Jim Morrison bares all -- Following indecent exposure charges in 1970, the Doors were virtually unhirable

By Bob Cannon
October 30, 1992 at 05:00 AM EST

Since early 1967, the Doors had been on a roll as rock’s sexy princes of darkness. But they came unhinged on Oct. 30, 1970, when Jim Morrison was sentenced after being convicted on charges of indecent exposure and obscenity.

The charges stemmed from a March 1, 1969, concert at Miami’s Dinner Key Auditorium. As sensationalized by numerous press accounts and by Oliver Stone’s 1991 film The Doors, the band played (what else?) ”Touch Me” as an inebriated Morrison started to unbuckle his hip-hugging leather trousers, ranting, ”I’m talking about having some fun! I’m talking about love your neighbor!” before being restrained by a roadie.

On March 5 the Florida state attorney’s office charged Morrison, 25, with open profanity, drunkenness, indecent exposure, and lewd and lascivious behavior. Morrison maintained he had worn boxer shorts underneath his pants and thus couldn’t have exposed himself.

Overnight the Doors became pariahs. The rest of their tour was canceled.
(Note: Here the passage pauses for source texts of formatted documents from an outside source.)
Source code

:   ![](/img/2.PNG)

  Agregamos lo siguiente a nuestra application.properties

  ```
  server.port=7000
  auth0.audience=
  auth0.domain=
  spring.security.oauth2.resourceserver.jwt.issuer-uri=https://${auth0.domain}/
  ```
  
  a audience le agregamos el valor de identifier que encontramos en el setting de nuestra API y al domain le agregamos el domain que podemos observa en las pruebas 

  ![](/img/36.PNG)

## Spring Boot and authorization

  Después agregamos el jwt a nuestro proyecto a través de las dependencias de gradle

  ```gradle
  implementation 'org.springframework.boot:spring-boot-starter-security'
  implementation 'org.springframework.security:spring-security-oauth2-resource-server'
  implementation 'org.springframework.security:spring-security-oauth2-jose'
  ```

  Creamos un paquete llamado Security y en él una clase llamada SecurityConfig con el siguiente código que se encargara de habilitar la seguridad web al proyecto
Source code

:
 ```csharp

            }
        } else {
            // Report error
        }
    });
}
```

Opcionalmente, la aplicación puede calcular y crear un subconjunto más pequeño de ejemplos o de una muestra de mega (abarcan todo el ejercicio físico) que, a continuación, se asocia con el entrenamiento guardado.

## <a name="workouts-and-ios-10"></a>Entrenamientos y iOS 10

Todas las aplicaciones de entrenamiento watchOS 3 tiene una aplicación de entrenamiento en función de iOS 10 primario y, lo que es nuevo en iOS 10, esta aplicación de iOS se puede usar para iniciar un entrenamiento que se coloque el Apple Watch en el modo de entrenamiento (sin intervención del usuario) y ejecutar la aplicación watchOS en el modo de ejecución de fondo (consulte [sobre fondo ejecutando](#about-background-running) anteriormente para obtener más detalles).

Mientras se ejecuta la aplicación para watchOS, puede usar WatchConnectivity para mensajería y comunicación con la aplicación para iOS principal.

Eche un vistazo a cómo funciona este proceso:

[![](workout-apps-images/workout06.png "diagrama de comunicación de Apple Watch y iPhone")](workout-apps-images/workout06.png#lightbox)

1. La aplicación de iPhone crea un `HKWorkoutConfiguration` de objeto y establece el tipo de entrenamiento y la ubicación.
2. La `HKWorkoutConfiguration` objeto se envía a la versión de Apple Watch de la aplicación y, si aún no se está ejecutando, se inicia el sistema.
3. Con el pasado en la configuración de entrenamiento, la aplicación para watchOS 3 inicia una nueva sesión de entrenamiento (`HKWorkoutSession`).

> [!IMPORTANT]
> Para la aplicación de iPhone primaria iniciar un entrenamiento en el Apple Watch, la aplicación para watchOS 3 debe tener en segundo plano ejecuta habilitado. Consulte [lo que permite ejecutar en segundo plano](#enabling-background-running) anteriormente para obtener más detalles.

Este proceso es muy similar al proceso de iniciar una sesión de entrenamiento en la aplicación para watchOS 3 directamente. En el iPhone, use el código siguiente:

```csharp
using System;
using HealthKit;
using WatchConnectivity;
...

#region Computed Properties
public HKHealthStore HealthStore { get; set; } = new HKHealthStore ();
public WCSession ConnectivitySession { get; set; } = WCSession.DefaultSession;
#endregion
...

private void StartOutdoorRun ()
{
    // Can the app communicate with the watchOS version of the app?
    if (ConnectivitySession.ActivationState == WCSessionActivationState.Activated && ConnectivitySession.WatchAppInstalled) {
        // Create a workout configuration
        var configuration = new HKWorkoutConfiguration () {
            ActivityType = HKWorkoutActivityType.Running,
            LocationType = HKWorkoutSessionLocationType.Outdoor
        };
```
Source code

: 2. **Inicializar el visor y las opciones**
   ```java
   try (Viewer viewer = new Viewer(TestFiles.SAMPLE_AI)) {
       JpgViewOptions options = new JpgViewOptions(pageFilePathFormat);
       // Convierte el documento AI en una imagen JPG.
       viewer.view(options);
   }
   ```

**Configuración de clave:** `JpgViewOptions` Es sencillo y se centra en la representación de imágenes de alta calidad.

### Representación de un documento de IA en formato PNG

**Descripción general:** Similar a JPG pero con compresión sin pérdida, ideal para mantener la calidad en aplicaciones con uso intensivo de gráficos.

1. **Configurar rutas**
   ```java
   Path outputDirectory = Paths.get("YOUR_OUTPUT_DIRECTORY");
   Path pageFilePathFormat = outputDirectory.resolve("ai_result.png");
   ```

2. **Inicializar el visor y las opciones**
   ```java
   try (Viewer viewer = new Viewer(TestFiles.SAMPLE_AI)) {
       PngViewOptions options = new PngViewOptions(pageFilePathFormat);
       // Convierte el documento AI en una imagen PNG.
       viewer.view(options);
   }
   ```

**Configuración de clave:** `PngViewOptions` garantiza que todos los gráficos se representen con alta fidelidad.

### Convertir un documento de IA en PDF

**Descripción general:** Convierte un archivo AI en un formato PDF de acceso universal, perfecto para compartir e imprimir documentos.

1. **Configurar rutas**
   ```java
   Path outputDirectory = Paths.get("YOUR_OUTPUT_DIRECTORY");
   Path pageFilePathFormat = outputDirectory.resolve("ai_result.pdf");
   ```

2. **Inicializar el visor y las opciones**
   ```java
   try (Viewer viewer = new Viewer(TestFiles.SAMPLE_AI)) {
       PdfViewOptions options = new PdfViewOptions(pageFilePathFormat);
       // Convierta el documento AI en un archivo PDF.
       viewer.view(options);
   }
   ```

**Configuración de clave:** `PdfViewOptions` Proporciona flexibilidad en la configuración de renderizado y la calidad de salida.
A youth group in Miami held a ”Rally for Decency” that drew 30,000. Even the rock press began to turn on the band.

The Doors were virtually unhirable pending case 69-2355, The State of Florida v. James Morrison, which came to trial in September 1970. After eight days, Morrison was found guilty on the profanity and exposure charges, fined $500, and sentenced to six months in jail. He was, however, acquitted of the lewd behavior and drunkenness charges, prompting Doors drummer John Densmore to say, ”The jury got the whole thing backward. Jim was drunk as a skunk, but he did not pull his d— out. So much for justice.”

Just before the sentencing, Morrison explained in grand fashion: ”I think I was fed up with the image that had been created around me so I put an end to it in one glorious evening.” Prophetic words. He remained free on $50,000 bond pending his petition for an appeal but died of heart failure eight months later, before the appeal was ever heard.

Time Capsule: October 30, 1970

Marcus Welby, M.D. was the best therapy on TV, while readers wept over Erich Segal’s Love Story. The Jackson 5 were the reigning kings of pop with ”I’ll Be There,” and movie theaters found themselves in a Catch-22.